Consegna. Cita per intero e senza alcuna modifica la discussione sulla configurazione della rete in Gentoo.

Brano da esaminare.
※ ※ ※

# Problema con la rete [Si è ripresentato]

## Angelus666

Ciao a tutti!

Rieccomi con un altro dei miei problemi! L'installazione della mia Gentoo (o "del mio"?  :Confused:  ) non è ancora completata, visto che manca l'interfaccia grafica e non c'è ancora la rete configuata.

Ieri ho provato a configurare la rete con il comando "net-setup", ma questo non c'era! Un amico mi ha detto che dovevo emergere net-utils per poter accedere alla configurazione. Ho emerso net-utils, compilato...ma niente! Quando digito net-setup eth0 non succede niente! Dice che non è presente o qualcosa del genere!  :Shocked: 

Grazie a tutti in anticipo!Last edited by Angelus666 on Mon Jun 05, 2006 1:21 am; edited 3 times in total

----------

## ^Stefano^

 *Angelus666 wrote:*   

> Quando digito net-setup eth0 non succede niente! Dice che non è presente o qualcosa del genere! 

 

nessuno qua è un veggente; posta il comando e l'output, posta informazioni sul tuo sistema e tutto quello che può esserci utile.

----------

## silvius

 *Angelus666 wrote:*   

> Ciao a tutti!

※ ※ ※

Dati registrati.
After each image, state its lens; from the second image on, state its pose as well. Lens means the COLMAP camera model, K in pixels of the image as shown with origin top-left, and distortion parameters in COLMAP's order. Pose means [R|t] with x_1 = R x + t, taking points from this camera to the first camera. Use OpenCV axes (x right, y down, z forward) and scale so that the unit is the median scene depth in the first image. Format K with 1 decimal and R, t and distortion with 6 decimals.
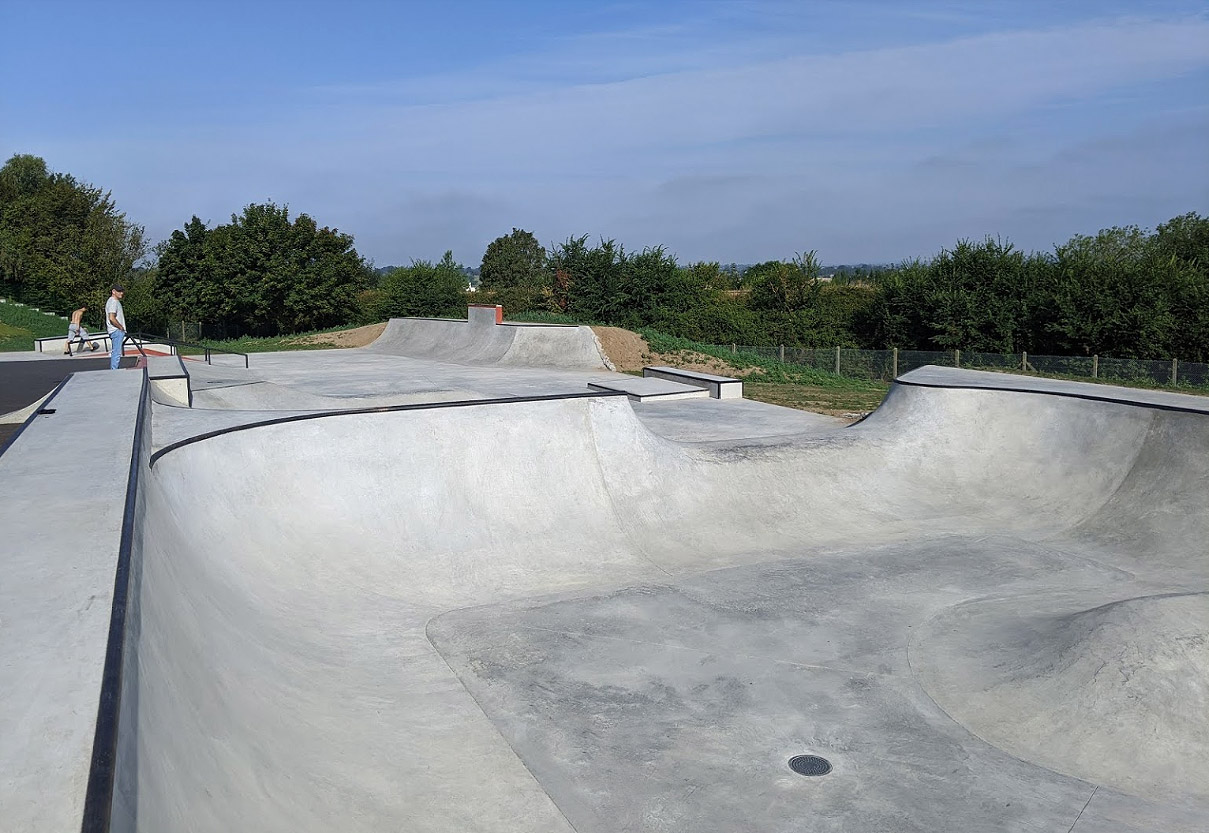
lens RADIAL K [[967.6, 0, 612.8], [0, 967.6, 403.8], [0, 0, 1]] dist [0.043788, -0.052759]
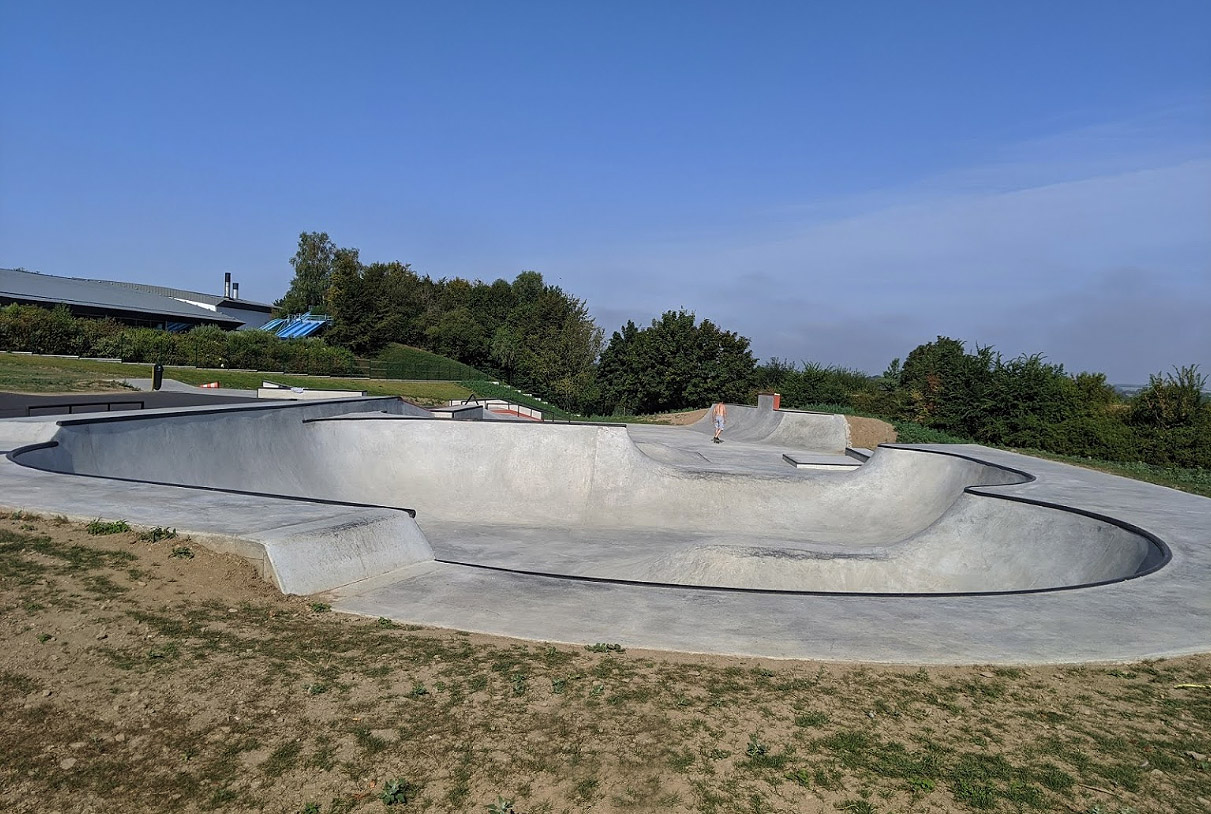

※ ※ ※

Risposta all'esercizio.
# Problema con la rete [Si è ripresentato]

## Angelus666

Ciao a tutti!

Rieccomi con un altro dei miei problemi! L'installazione della mia Gentoo (o "del mio"?  :Confused:  ) non è ancora completata, visto che manca l'interfaccia grafica e non c'è ancora la rete configuata.

Ieri ho provato a configurare la rete con il comando "net-setup", ma questo non c'era! Un amico mi ha detto che dovevo emergere net-utils per poter accedere alla configurazione. Ho emerso net-utils, compilato...ma niente! Quando digito net-setup eth0 non succede niente! Dice che non è presente o qualcosa del genere!  :Shocked: 

Grazie a tutti in anticipo!Last edited by Angelus666 on Mon Jun 05, 2006 1:21 am; edited 3 times in total

----------

## ^Stefano^

 *Angelus666 wrote:*   

> Quando digito net-setup eth0 non succede niente! Dice che non è presente o qualcosa del genere! 

 

nessuno qua è un veggente; posta il comando e l'output, posta informazioni sul tuo sistema e tutto quello che può esserci utile.

----------

## silvius

 *Angelus666 wrote:*   

> Ciao a tutti!